What I love most about my wheelchair is the newfound and totally unexpected ability to express yourself. In a power chair with such minutely sensitive controls that you could almost control it with your breath I have found myself

  • Having a strop. Yes, storming off even, turning on my heel and whooshing down the street

  • Wandering aimlessly. My son went into a newsagents I couldn't access due to a large step. So I was left to my own devices whilst he spent the best part of 20 minutes choosing sweets. I found myself round the corner meandering in a courtyard full of bedding plants, pootling up and down puzzling over the bargain that was:
"Buy one for £1.49, two for £3!!!!"



  • Going for walks. My son and I have taken to going on an evening stroll, and we've had ice cream in the park. This feels far more leisurely now that I have some options in between fast (ish) and sloooooow. The nuances offered by those extra little dots on the speed indicator mean everything.
  • I have twirled. In delight. Round and round in the playground, because I could, and because I feel so funky these days. And the skater friends of my son were probably checking out my 900 (two 360s and a 180 for the uninitiated) and wishing they could. In your dreams.
My wheelchair is black and silver. It goes with everything I wear, rather than nothing.

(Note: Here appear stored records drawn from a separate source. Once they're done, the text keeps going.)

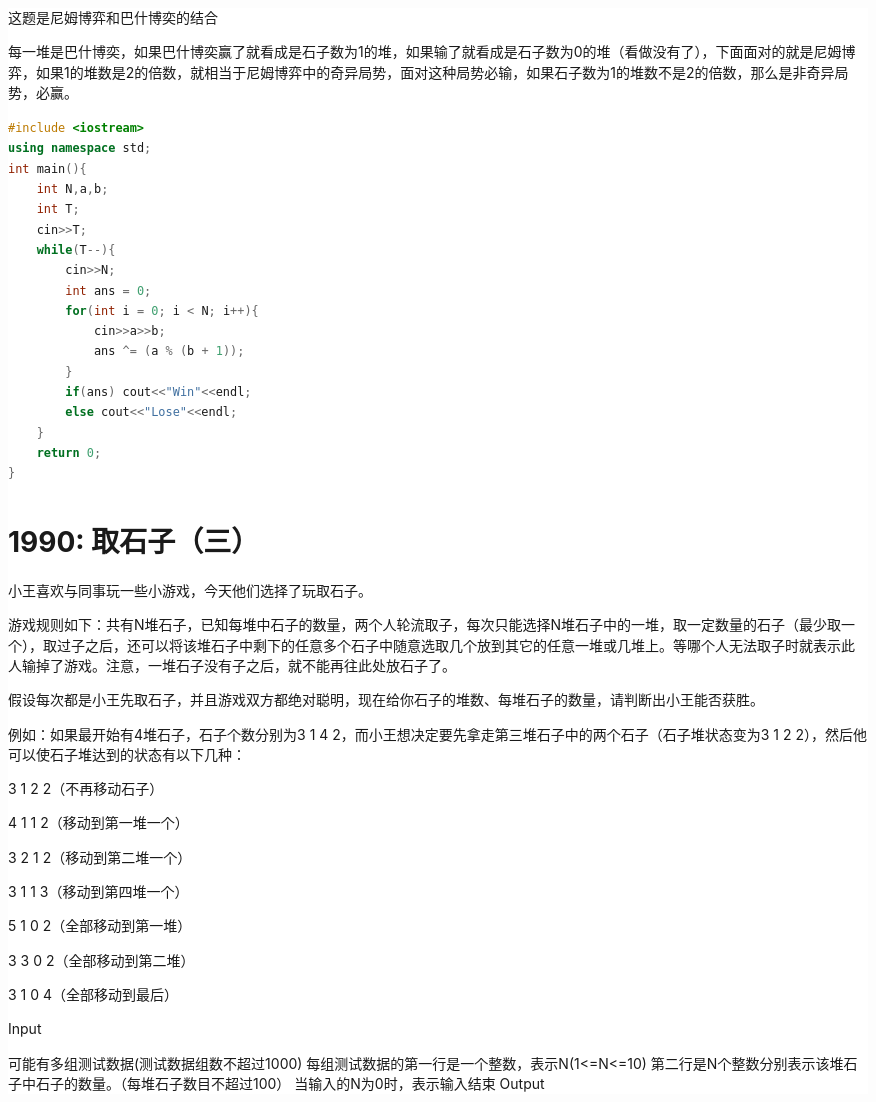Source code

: 这题是尼姆博弈和巴什博奕的结合

每一堆是巴什博奕，如果巴什博奕赢了就看成是石子数为1的堆，如果输了就看成是石子数为0的堆（看做没有了），下面面对的就是尼姆博弈，如果1的堆数是2的倍数，就相当于尼姆博弈中的奇异局势，面对这种局势必输，如果石子数为1的堆数不是2的倍数，那么是非奇异局势，必赢。

```cpp
#include <iostream>
using namespace std;
int main(){
	int N,a,b;
	int T;
	cin>>T;
	while(T--){
		cin>>N;
		int ans = 0; 
		for(int i = 0; i < N; i++){
			cin>>a>>b;
			ans ^= (a % (b + 1));
		}
		if(ans) cout<<"Win"<<endl;
		else cout<<"Lose"<<endl;
	}
	return 0;
}
```

 


# 1990: 取石子（三）
小王喜欢与同事玩一些小游戏，今天他们选择了玩取石子。

游戏规则如下：共有N堆石子，已知每堆中石子的数量，两个人轮流取子，每次只能选择N堆石子中的一堆，取一定数量的石子（最少取一个），取过子之后，还可以将该堆石子中剩下的任意多个石子中随意选取几个放到其它的任意一堆或几堆上。等哪个人无法取子时就表示此人输掉了游戏。注意，一堆石子没有子之后，就不能再往此处放石子了。

假设每次都是小王先取石子，并且游戏双方都绝对聪明，现在给你石子的堆数、每堆石子的数量，请判断出小王能否获胜。

例如：如果最开始有4堆石子，石子个数分别为3 1 4 2，而小王想决定要先拿走第三堆石子中的两个石子（石子堆状态变为3 1 2 2），然后他可以使石子堆达到的状态有以下几种：

3 1 2 2（不再移动石子）

4 1 1 2（移动到第一堆一个）

3 2 1 2（移动到第二堆一个）

3 1 1 3（移动到第四堆一个）

5 1 0 2（全部移动到第一堆）

3 3 0 2（全部移动到第二堆）

3 1 0 4（全部移动到最后）


Input

可能有多组测试数据(测试数据组数不超过1000)
每组测试数据的第一行是一个整数，表示N(1<=N<=10)
第二行是N个整数分别表示该堆石子中石子的数量。（每堆石子数目不超过100）
当输入的N为0时，表示输入结束
Output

And more importantly it feels like part of me.

Saturday 16 May 2009

Gardening...Still Without Moving




Part Two



I'll be honest and admit that what I needed was something far more soulful, more engaging and rewarding. And because I don't leave the house much, I looked to my garden to provide. And this is the strange thing...why the garden? I was never into gardening before I became ill, so why now, especially now that I can't physically do anything?

I don't know. Well, perhaps I do. I think it has a lot to do with spaces. Having my own space after so many years of being stifled. Needing a space to escape the overwhelming pressure in my life. Not knowing how to acheive this, but wanting desperately to find out.

Doing up a garden when you can't lift a watering can is a challenge. It requires above all patience during the many long delays that occur when funds dry up and your health fluctuates. I can only afford to get my tattooed gardener in for heavy work about twice a year, after saving furiously. It is incredibly important to me that my son and I have a pleasant environment in a really very unpleasant neck of the woods. Yes we can hear vandals and car theives from our house, but as long as what I look at out of the window is beautiful, I can cope better.

So. Phase One was to cut the hedges down from 12 foot to about nine (across as well as high it seemed) back in May 2007 and spend the best part of a year doing nothing else, though my son did plant a herb wheel. I was recovering from my relationship breaking down and had a pretty bad relapse with my health. We got out and about looking at other gardens, but largely I saved up some money for Phase Two.

We hired a man with a mini digger for £100 and had the whole garden rotivated. It was the only way. It was choked with brambles and terrible overgrown old shrubs. Then everything stopped again for months. I saved up again and spent many hours dreaming of how I wanted the garden to be, and then we were able to put in Phase Three:

A shed and some decking. Yes, yes I know. Decking is passe. Common. Horrid. But it's also great if you can't move about much. It suppresses weeds and gives you a cheap and instant sun trap (if you do your homework and work out where the sun lies in the late afternoon).



Aaagh, it looks ghastly in this picture! And if I'd stopped here, I'd have committed a terrible crime all of my own. But that's the stage we were at for quite a while. We're now into last summer. There were no plants to look at, other than what we'd grown in handbags and filing cabinets. And no path. But we sat in the sun and I formulated Phase Four.

A path. A pond. Some paint. Raised beds. And this is where things really take off. Once the path was laid and the trellis painted and the hole dug, my graph paper design started to take on a reality.